Data excerpts:
________________________
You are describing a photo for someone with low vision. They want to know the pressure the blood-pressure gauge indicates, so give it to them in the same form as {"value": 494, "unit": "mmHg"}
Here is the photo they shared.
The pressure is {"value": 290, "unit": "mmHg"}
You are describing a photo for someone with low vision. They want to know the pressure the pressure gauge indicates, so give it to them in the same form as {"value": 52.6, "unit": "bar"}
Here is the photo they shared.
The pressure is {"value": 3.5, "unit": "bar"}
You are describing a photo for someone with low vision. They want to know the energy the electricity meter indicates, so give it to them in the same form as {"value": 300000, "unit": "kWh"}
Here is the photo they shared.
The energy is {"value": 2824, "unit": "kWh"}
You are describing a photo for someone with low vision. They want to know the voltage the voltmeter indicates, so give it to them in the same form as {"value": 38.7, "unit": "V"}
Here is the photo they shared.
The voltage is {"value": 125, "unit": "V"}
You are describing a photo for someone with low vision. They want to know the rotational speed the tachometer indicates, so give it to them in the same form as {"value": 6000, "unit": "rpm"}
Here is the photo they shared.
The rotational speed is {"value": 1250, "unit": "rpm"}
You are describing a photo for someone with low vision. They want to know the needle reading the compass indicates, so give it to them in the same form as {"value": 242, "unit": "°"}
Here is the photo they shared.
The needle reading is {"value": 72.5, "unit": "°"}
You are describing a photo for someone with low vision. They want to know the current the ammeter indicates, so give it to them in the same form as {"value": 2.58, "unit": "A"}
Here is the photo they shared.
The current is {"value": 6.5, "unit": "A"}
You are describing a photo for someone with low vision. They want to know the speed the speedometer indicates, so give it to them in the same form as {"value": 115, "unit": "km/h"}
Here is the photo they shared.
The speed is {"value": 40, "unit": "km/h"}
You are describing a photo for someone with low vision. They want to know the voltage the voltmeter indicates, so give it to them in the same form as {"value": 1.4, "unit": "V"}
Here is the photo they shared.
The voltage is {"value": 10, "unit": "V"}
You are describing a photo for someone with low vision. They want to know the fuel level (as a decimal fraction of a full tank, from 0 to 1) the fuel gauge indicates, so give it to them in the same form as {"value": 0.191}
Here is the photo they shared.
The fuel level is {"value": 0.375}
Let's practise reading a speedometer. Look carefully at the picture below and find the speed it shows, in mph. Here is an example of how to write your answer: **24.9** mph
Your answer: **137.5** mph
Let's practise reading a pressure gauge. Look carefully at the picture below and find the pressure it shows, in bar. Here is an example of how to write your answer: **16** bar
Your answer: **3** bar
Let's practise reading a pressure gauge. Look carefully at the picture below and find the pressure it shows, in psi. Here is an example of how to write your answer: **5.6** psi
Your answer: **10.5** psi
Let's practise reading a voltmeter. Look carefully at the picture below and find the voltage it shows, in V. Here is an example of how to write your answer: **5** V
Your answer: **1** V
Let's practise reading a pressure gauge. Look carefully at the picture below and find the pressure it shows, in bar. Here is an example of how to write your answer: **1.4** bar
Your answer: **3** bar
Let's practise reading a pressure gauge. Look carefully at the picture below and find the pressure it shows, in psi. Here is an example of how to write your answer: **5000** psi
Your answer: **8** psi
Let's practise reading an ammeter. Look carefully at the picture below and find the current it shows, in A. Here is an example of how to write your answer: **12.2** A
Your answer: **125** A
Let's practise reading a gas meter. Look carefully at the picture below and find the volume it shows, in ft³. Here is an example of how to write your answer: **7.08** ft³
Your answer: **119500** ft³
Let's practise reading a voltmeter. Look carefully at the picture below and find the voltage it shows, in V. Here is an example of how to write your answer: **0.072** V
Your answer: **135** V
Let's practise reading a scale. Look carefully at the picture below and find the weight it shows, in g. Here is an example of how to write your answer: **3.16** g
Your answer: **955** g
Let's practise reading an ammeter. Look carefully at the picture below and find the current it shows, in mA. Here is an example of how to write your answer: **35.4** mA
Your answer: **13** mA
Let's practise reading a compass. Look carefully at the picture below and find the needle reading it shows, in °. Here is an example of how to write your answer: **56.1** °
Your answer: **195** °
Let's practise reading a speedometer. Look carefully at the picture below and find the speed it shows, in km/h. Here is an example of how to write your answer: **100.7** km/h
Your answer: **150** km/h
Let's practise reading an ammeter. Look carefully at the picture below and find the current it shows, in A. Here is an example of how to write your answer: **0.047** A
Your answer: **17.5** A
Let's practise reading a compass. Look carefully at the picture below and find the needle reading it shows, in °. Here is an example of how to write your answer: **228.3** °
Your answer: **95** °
________________________
Give every line of the data above as a JSON list of strings, one string per line, leaving out blank lines.

Worked solution:
[
  "You are describing a photo for someone with low vision. They want to know the pressure the blood-pressure gauge indicates, so give it to them in the same form as {\"value\": 494, \"unit\": \"mmHg\"}",
  "Here is the photo they shared.",
  "The pressure is {\"value\": 290, \"unit\": \"mmHg\"}",
  "You are describing a photo for someone with low vision. They want to know the pressure the pressure gauge indicates, so give it to them in the same form as {\"value\": 52.6, \"unit\": \"bar\"}",
  "Here is the photo they shared.",
  "The pressure is {\"value\": 3.5, \"unit\": \"bar\"}",
  "You are describing a photo for someone with low vision. They want to know the energy the electricity meter indicates, so give it to them in the same form as {\"value\": 300000, \"unit\": \"kWh\"}",
  "Here is the photo they shared.",
  "The energy is {\"value\": 2824, \"unit\": \"kWh\"}",
  "You are describing a photo for someone with low vision. They want to know the voltage the voltmeter indicates, so give it to them in the same form as {\"value\": 38.7, \"unit\": \"V\"}",
  "Here is the photo they shared.",
  "The voltage is {\"value\": 125, \"unit\": \"V\"}",
  "You are describing a photo for someone with low vision. They want to know the rotational speed the tachometer indicates, so give it to them in the same form as {\"value\": 6000, \"unit\": \"rpm\"}",
  "Here is the photo they shared.",
  "The rotational speed is {\"value\": 1250, \"unit\": \"rpm\"}",
  "You are describing a photo for someone with low vision. They want to know the needle reading the compass indicates, so give it to them in the same form as {\"value\": 242, \"unit\": \"°\"}",
  "Here is the photo they shared.",
  "The needle reading is {\"value\": 72.5, \"unit\": \"°\"}",
  "You are describing a photo for someone with low vision. They want to know the current the ammeter indicates, so give it to them in the same form as {\"value\": 2.58, \"unit\": \"A\"}",
  "Here is the photo they shared.",
  "The current is {\"value\": 6.5, \"unit\": \"A\"}",
  "You are describing a photo for someone with low vision. They want to know the speed the speedometer indicates, so give it to them in the same form as {\"value\": 115, \"unit\": \"km/h\"}",
  "Here is the photo they shared.",
  "The speed is {\"value\": 40, \"unit\": \"km/h\"}",
  "You are describing a photo for someone with low vision. They want to know the voltage the voltmeter indicates, so give it to them in the same form as {\"value\": 1.4, \"unit\": \"V\"}",
  "Here is the photo they shared.",
  "The voltage is {\"value\": 10, \"unit\": \"V\"}",
  "You are describing a photo for someone with low vision. They want to know the fuel level (as a decimal fraction of a full tank, from 0 to 1) the fuel gauge indicates, so give it to them in the same form as {\"value\": 0.191}",
  "Here is the photo they shared.",
  "The fuel level is {\"value\": 0.375}",
  "Let's practise reading a speedometer. Look carefully at the picture below and find the speed it shows, in mph. Here is an example of how to write your answer: **24.9** mph",
  "Your answer: **137.5** mph",
  "Let's practise reading a pressure gauge. Look carefully at the picture below and find the pressure it shows, in bar. Here is an example of how to write your answer: **16** bar",
  "Your answer: **3** bar",
  "Let's practise reading a pressure gauge. Look carefully at the picture below and find the pressure it shows, in psi. Here is an example of how to write your answer: **5.6** psi",
  "Your answer: **10.5** psi",
  "Let's practise reading a voltmeter. Look carefully at the picture below and find the voltage it shows, in V. Here is an example of how to write your answer: **5** V",
  "Your answer: **1** V",
  "Let's practise reading a pressure gauge. Look carefully at the picture below and find the pressure it shows, in bar. Here is an example of how to write your answer: **1.4** bar",
  "Your answer: **3** bar",
  "Let's practise reading a pressure gauge. Look carefully at the picture below and find the pressure it shows, in psi. Here is an example of how to write your answer: **5000** psi",
  "Your answer: **8** psi",
  "Let's practise reading an ammeter. Look carefully at the picture below and find the current it shows, in A. Here is an example of how to write your answer: **12.2** A",
  "Your answer: **125** A",
  "Let's practise reading a gas meter. Look carefully at the picture below and find the volume it shows, in ft³. Here is an example of how to write your answer: **7.08** ft³",
  "Your answer: **119500** ft³",
  "Let's practise reading a voltmeter. Look carefully at the picture below and find the voltage it shows, in V. Here is an example of how to write your answer: **0.072** V",
  "Your answer: **135** V",
  "Let's practise reading a scale. Look carefully at the picture below and find the weight it shows, in g. Here is an example of how to write your answer: **3.16** g",
  "Your answer: **955** g",
  "Let's practise reading an ammeter. Look carefully at the picture below and find the current it shows, in mA. Here is an example of how to write your answer: **35.4** mA",
  "Your answer: **13** mA",
  "Let's practise reading a compass. Look carefully at the picture below and find the needle reading it shows, in °. Here is an example of how to write your answer: **56.1** °",
  "Your answer: **195** °",
  "Let's practise reading a speedometer. Look carefully at the picture below and find the speed it shows, in km/h. Here is an example of how to write your answer: **100.7** km/h",
  "Your answer: **150** km/h",
  "Let's practise reading an ammeter. Look carefully at the picture below and find the current it shows, in A. Here is an example of how to write your answer: **0.047** A",
  "Your answer: **17.5** A",
  "Let's practise reading a compass. Look carefully at the picture below and find the needle reading it shows, in °. Here is an example of how to write your answer: **228.3** °",
  "Your answer: **95** °"
]